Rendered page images
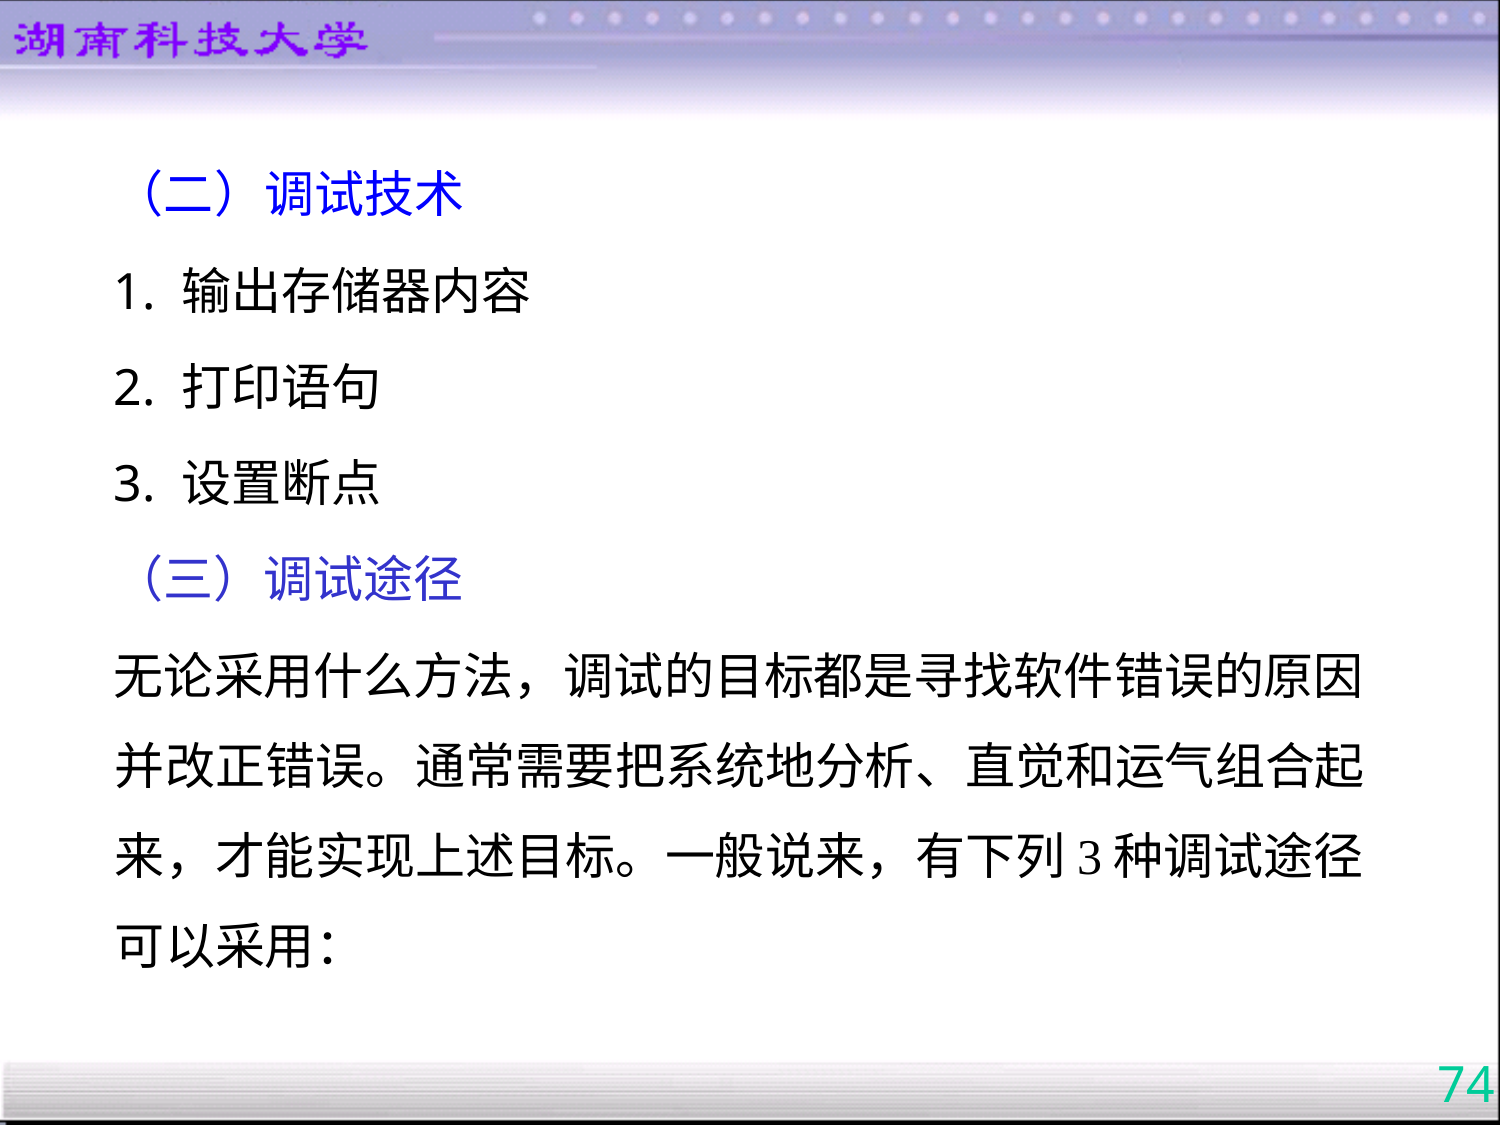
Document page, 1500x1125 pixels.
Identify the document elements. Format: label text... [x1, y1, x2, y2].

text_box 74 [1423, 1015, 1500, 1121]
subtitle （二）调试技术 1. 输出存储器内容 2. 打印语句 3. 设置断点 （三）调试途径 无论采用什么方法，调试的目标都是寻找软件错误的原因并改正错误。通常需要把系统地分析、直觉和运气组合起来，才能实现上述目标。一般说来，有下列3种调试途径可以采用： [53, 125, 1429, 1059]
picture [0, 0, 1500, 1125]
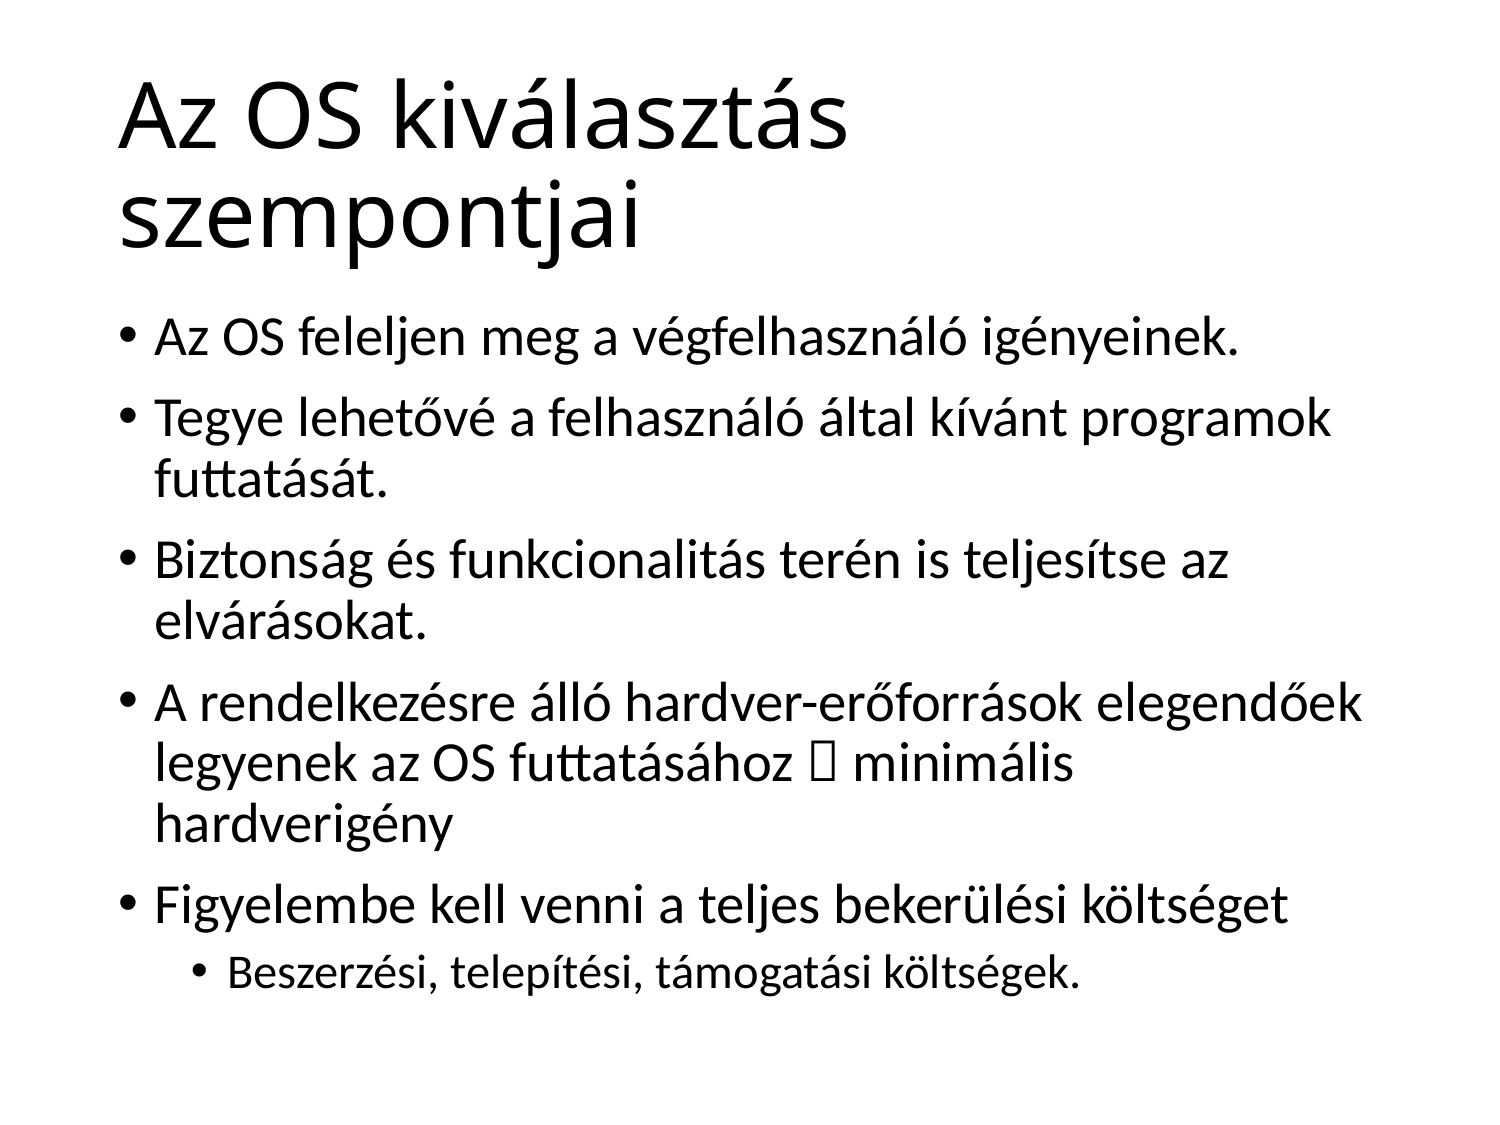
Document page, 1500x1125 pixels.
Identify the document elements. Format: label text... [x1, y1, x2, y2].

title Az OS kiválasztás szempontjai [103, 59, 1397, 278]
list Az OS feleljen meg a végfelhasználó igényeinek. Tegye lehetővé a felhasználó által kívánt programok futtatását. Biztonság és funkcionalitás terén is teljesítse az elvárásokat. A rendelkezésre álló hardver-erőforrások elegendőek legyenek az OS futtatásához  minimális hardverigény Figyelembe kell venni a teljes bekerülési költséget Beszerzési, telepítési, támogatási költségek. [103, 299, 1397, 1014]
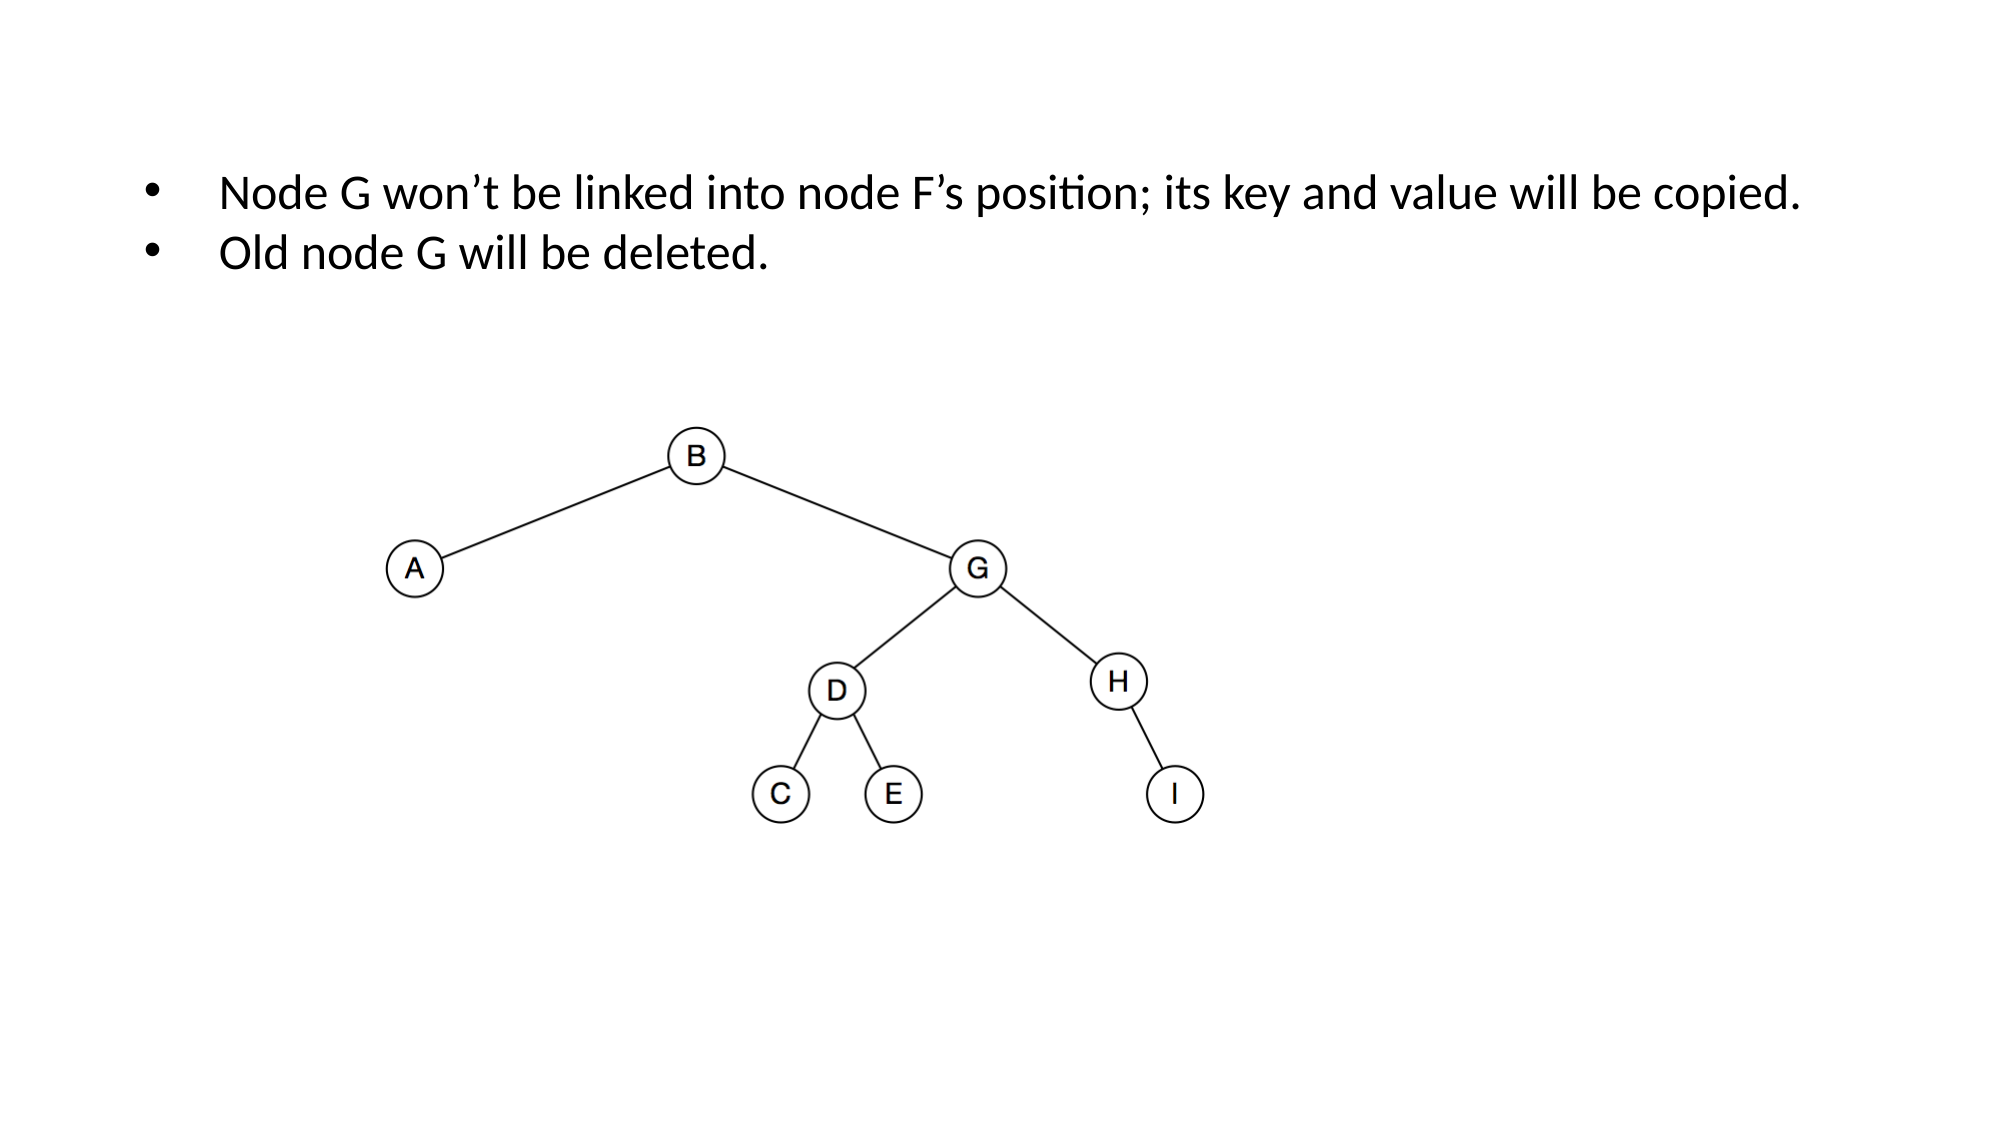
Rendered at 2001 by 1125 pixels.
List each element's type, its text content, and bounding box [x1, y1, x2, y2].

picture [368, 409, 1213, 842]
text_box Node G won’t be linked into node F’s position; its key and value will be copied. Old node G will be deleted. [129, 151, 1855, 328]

# EXERCISE GOAL:
Retype the records exactly. Any image in them should not appear in what you write.

# RESPONSE AREA:
Document page, 1500x1125 pixels.
Identify the document elements. Format: label text... [x1, y1, x2, y2].

text_box 74 [1423, 1015, 1500, 1121]
subtitle （二）调试技术 1. 输出存储器内容 2. 打印语句 3. 设置断点 （三）调试途径 无论采用什么方法，调试的目标都是寻找软件错误的原因并改正错误。通常需要把系统地分析、直觉和运气组合起来，才能实现上述目标。一般说来，有下列3种调试途径可以采用： [53, 125, 1429, 1059]
picture [0, 0, 1500, 1125]
Document page, 1500x1125 pixels.
Identify the document elements. Format: label text... [x1, y1, x2, y2].

title Az OS kiválasztás szempontjai [103, 59, 1397, 278]
list Az OS feleljen meg a végfelhasználó igényeinek. Tegye lehetővé a felhasználó által kívánt programok futtatását. Biztonság és funkcionalitás terén is teljesítse az elvárásokat. A rendelkezésre álló hardver-erőforrások elegendőek legyenek az OS futtatásához  minimális hardverigény Figyelembe kell venni a teljes bekerülési költséget Beszerzési, telepítési, támogatási költségek. [103, 299, 1397, 1014]
Rendered at 2001 by 1125 pixels.
List each element's type, its text content, and bounding box [x1, y1, x2, y2].

picture [368, 409, 1213, 842]
text_box Node G won’t be linked into node F’s position; its key and value will be copied. Old node G will be deleted. [129, 151, 1855, 328]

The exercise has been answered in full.